* [Data for processing]:
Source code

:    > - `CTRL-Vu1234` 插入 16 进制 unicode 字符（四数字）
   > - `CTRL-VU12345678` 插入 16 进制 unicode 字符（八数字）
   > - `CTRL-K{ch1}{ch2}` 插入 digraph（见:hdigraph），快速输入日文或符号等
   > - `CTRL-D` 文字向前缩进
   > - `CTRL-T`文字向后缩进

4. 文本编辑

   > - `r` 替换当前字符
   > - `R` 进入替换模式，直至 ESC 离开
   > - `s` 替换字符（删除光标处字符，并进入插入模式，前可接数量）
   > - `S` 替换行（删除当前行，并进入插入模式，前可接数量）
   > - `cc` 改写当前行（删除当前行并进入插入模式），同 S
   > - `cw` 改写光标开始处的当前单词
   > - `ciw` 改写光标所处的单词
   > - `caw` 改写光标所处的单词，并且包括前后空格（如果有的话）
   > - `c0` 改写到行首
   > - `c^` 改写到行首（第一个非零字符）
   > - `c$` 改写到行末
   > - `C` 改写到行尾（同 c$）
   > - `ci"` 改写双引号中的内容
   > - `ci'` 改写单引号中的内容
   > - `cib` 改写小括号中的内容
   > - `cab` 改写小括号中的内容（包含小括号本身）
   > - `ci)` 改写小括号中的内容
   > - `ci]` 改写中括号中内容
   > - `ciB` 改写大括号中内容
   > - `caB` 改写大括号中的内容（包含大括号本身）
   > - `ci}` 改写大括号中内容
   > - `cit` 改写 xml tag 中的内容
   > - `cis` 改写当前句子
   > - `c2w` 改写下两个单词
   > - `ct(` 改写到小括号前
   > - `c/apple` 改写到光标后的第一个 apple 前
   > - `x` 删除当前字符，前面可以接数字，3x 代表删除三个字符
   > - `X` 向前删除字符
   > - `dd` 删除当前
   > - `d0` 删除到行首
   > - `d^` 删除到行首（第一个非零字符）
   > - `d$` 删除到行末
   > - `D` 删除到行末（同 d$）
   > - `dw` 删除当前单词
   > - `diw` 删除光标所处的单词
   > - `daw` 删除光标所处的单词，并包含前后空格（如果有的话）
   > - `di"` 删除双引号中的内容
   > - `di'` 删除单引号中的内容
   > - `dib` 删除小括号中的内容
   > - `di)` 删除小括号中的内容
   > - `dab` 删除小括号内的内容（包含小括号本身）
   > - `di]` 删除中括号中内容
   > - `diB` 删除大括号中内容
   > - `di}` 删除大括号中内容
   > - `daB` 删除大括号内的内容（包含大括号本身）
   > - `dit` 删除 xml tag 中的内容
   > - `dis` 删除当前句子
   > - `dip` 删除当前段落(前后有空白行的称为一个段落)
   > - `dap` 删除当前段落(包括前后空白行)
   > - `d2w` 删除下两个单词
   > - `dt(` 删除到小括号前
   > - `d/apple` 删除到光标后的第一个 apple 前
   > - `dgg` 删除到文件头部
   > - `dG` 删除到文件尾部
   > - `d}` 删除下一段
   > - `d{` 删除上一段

* [What the exercise asks]:
Format the data above as a JSON list of strings, one string per line, leaving out the blank lines.

* [Reply]:
[
  "Source code",
  ":    > - `CTRL-Vu1234` 插入 16 进制 unicode 字符（四数字）",
  "   > - `CTRL-VU12345678` 插入 16 进制 unicode 字符（八数字）",
  "   > - `CTRL-K{ch1}{ch2}` 插入 digraph（见:hdigraph），快速输入日文或符号等",
  "   > - `CTRL-D` 文字向前缩进",
  "   > - `CTRL-T`文字向后缩进",
  "4. 文本编辑",
  "   > - `r` 替换当前字符",
  "   > - `R` 进入替换模式，直至 ESC 离开",
  "   > - `s` 替换字符（删除光标处字符，并进入插入模式，前可接数量）",
  "   > - `S` 替换行（删除当前行，并进入插入模式，前可接数量）",
  "   > - `cc` 改写当前行（删除当前行并进入插入模式），同 S",
  "   > - `cw` 改写光标开始处的当前单词",
  "   > - `ciw` 改写光标所处的单词",
  "   > - `caw` 改写光标所处的单词，并且包括前后空格（如果有的话）",
  "   > - `c0` 改写到行首",
  "   > - `c^` 改写到行首（第一个非零字符）",
  "   > - `c$` 改写到行末",
  "   > - `C` 改写到行尾（同 c$）",
  "   > - `ci\"` 改写双引号中的内容",
  "   > - `ci'` 改写单引号中的内容",
  "   > - `cib` 改写小括号中的内容",
  "   > - `cab` 改写小括号中的内容（包含小括号本身）",
  "   > - `ci)` 改写小括号中的内容",
  "   > - `ci]` 改写中括号中内容",
  "   > - `ciB` 改写大括号中内容",
  "   > - `caB` 改写大括号中的内容（包含大括号本身）",
  "   > - `ci}` 改写大括号中内容",
  "   > - `cit` 改写 xml tag 中的内容",
  "   > - `cis` 改写当前句子",
  "   > - `c2w` 改写下两个单词",
  "   > - `ct(` 改写到小括号前",
  "   > - `c/apple` 改写到光标后的第一个 apple 前",
  "   > - `x` 删除当前字符，前面可以接数字，3x 代表删除三个字符",
  "   > - `X` 向前删除字符",
  "   > - `dd` 删除当前",
  "   > - `d0` 删除到行首",
  "   > - `d^` 删除到行首（第一个非零字符）",
  "   > - `d$` 删除到行末",
  "   > - `D` 删除到行末（同 d$）",
  "   > - `dw` 删除当前单词",
  "   > - `diw` 删除光标所处的单词",
  "   > - `daw` 删除光标所处的单词，并包含前后空格（如果有的话）",
  "   > - `di\"` 删除双引号中的内容",
  "   > - `di'` 删除单引号中的内容",
  "   > - `dib` 删除小括号中的内容",
  "   > - `di)` 删除小括号中的内容",
  "   > - `dab` 删除小括号内的内容（包含小括号本身）",
  "   > - `di]` 删除中括号中内容",
  "   > - `diB` 删除大括号中内容",
  "   > - `di}` 删除大括号中内容",
  "   > - `daB` 删除大括号内的内容（包含大括号本身）",
  "   > - `dit` 删除 xml tag 中的内容",
  "   > - `dis` 删除当前句子",
  "   > - `dip` 删除当前段落(前后有空白行的称为一个段落)",
  "   > - `dap` 删除当前段落(包括前后空白行)",
  "   > - `d2w` 删除下两个单词",
  "   > - `dt(` 删除到小括号前",
  "   > - `d/apple` 删除到光标后的第一个 apple 前",
  "   > - `dgg` 删除到文件头部",
  "   > - `dG` 删除到文件尾部",
  "   > - `d}` 删除下一段",
  "   > - `d{` 删除上一段"
]